Daughter cells in the intestine do what their mother tells them

Published on December 5, 2022
Category Quantitative Developmental Biology

AMOLF researchers have discovered what prevents cells in the intestine from dividing rampantly. One hypothesis was that this happens because, on average, for each cell that divides, another cell stops dividing. However, this model failed to provide a good answer to the question as to why cell growth fluctuates so little. Jeroen van Zon and his colleagues have now discovered how that mechanism works by making time-lapse videos of the cells. They noted that two daughter cells from the mother cell always do the same. Either they both divide, or neither divides. As a result of this, cell growth is constant with less chance of cancer and other diseases.

Left: Microscope images of cell nuclei. The cell nuclei have been made fluorescent by means of genetic modification. They have been digitally colored based on their depth.

Right: Digital reconstruction of the cells followed (see video left). Each sphere represents a single cell. Spheres with the same color descend from the same ancestral cell. From this, we can see that the blue cell has divided into 12 descendants at the end of the video.

Intestinal cells are among the fastest growing and dividing cells in the body. But if all intestinal cells were to divide and their descendants too, then the result would be exponential growth that can cause tumors or diseases. That does not happen; cell growth in the intestines is constant and fluctuates little. The intestines must therefore have a mechanism to regulate that growth.
To investigate how that comes about, Jeroen van Zon, group leader Quantitative Developmental Biology, Sander Tans (Biophysics) and Jacco van Rheenen from the Netherlands Cancer Institute and Oncode Institute developed a model system of an intestine, the so-called organoid. This is a cultured but entirely functioning piece of mini intestine. Just like in a real intestine there are cavities (crypts) in which stem cells are located that divide and differentiate into, for example, intestinal tissue.
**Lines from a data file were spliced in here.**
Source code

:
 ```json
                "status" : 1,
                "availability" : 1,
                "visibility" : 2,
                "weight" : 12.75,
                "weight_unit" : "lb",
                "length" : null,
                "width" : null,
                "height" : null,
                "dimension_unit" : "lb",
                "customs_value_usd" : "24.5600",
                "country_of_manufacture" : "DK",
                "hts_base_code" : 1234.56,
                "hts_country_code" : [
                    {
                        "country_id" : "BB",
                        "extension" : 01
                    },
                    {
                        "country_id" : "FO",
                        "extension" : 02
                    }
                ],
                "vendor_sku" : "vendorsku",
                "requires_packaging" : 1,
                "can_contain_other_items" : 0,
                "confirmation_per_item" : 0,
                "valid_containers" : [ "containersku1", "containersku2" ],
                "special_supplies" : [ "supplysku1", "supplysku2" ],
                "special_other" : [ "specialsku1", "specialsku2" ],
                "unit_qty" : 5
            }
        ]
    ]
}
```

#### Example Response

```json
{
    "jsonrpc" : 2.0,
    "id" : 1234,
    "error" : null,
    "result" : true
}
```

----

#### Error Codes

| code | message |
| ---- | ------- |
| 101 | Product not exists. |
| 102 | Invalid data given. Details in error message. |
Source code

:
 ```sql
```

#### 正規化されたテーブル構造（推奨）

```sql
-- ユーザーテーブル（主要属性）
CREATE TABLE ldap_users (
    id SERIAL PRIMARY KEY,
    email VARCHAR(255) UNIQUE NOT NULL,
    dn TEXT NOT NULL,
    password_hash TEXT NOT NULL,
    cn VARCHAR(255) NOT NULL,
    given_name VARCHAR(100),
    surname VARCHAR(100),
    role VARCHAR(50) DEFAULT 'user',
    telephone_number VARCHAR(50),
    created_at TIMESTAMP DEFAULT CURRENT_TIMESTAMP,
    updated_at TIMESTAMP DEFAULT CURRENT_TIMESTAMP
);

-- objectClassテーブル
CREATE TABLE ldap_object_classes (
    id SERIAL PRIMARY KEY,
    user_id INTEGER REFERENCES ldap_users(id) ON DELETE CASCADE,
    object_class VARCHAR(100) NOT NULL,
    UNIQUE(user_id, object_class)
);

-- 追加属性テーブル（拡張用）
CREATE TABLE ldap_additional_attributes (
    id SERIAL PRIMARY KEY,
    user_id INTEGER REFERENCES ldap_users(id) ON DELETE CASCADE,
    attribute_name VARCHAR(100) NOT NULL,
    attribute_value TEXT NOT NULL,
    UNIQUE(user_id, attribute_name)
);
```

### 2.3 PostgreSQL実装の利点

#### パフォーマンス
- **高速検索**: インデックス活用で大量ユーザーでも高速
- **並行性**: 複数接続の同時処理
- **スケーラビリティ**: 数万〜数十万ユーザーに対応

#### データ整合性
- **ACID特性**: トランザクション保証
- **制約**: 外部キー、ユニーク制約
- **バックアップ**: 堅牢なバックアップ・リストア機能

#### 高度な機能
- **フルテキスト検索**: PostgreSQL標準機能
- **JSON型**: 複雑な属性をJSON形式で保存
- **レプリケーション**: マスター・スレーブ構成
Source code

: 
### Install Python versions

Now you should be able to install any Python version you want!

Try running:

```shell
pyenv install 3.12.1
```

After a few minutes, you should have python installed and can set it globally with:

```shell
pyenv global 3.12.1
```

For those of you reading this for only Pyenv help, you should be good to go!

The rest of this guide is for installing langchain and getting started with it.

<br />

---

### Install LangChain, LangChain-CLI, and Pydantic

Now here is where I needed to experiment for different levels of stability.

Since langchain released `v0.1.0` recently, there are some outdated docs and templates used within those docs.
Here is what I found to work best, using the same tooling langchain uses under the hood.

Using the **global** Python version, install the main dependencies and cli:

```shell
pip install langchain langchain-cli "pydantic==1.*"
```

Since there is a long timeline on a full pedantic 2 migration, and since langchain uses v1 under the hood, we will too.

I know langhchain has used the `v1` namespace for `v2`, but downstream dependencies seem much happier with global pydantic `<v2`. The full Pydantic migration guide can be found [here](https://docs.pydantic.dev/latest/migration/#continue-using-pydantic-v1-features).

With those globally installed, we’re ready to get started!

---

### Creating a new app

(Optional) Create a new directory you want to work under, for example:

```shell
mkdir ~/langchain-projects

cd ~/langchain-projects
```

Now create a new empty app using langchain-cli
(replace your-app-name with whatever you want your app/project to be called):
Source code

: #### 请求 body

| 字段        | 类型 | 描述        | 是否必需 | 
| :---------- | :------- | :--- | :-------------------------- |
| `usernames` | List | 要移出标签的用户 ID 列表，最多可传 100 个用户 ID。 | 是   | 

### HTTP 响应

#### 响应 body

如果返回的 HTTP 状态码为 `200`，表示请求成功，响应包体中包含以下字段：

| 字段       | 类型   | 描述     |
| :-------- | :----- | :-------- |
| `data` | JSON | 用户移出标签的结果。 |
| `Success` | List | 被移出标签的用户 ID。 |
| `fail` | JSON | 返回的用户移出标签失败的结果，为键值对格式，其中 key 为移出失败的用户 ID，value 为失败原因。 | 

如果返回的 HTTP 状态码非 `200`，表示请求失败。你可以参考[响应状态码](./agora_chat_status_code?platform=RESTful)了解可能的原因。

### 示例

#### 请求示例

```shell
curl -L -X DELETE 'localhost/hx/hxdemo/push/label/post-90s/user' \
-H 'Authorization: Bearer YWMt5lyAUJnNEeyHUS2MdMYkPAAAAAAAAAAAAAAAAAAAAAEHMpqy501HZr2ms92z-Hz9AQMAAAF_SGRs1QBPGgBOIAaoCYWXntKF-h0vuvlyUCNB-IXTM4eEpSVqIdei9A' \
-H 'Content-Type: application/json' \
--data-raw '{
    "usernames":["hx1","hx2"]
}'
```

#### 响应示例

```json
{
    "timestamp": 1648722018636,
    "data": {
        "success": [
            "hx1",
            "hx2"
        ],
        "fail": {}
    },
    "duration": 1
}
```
Using a microscope, the researchers could examine each individual cell in the mini intestine and take a photo every ten minutes. That had not previously been done. This approach allowed them to follow which cells divided, and from this, they derived a lineage. The researchers’ first question was whether such an organoid was indeed a good model for cell growth. Is the cell growth in an organoid just as constant as in a real intestine? Van Zon: “I was surprised to discover that this is indeed the case. Clearly, the organoid does not need the rest of the body to achieve stable cell growth.”

Preference for symmetry
The researchers could also establish which cells divided: both daughters of a mother cell, one of the two or neither. If both daughters do the same, then that is called symmetric proliferation (growth); if one divides and the other does not, then that is called asymmetric proliferation. The cells in the mini intestine were found to have a strong preference for symmetric growth. “That is at odds with the classical model, which states that completely asymmetric growth gives rise to the least fluctuations,” says Van Zon. “It looks like the opposite happens in a realistic model of the intestine: symmetric proliferation gives rise to the least fluctuations.”
The researchers also demonstrated that an organoid is a good model for a real intestine via collaboration with the Oncode institute and the Netherlands Cancer Institute. In living mice, they can count and follow intestinal cells, albeit in less detail than in the organoids. If, after a certain period, a cell has an equal number of descendants, then that is an indication of symmetric growth. And that is precisely what the researchers found. “This once again shows that the organoid is a good model system for the real intestine,” states Van Zon.

Illustration of various phases of growth in the intestinal organoid. Credits: AMOLF

Why do twins do the same?
Finally, the question arises as to why two sister cells from the same mother cell behave in the same way. In the language of Twin Studies: is that a matter of nature or nurture? Do the daughters receive a signal from the mother as a result of which they either both divide or not? Or is the behavior determined by the fact that they both grow in the same environment, where, for example, they are exposed to signaling molecules? Paneth cells in the intestine are known to give off such signals.
To find out, the researchers followed all cells not just temporally, but also spatially. That allowed them to see whether sister cells always stayed at exactly the same location. For example, one of them was sometimes located a bit further from the Paneth cells. Yet despite that distance, the two sister cells nevertheless did the same, namely, they exhibited symmetric behavior. “From this, we conclude that a signal they receive from the mother cell determines whether the daughter cells divide or not,” says van Zon. “I think that is one of the most unusual outcomes from this research: that the division of cells in the intestines is strictly symmetrical because of the signal given by their mother cell.”

Fluorescence microscopy images of the cell nuclei of a growing organoid. The organoid has protrusions where stem cells are found: the crypts. Initially, the inside of the organoid is almost empty and contains just water. Over the course of time, it becomes filled with old, dead cells. The cell nuclei have been made fluorescent by means of genetic modification.


Guizela Huelsz-Prince, Rutger N.U. Kok, Yvonne J. Goos, Lotte Bruens, Xuan Zheng, Saskia I. Ellenbroek, Jacco van Rheenen, Sander J. Tans , Jeroen S. van Zon, Mother cells control daughter cell proliferation in intestinal organoids 1 to minimize proliferation fluctuations, eLife, November 30 (2022).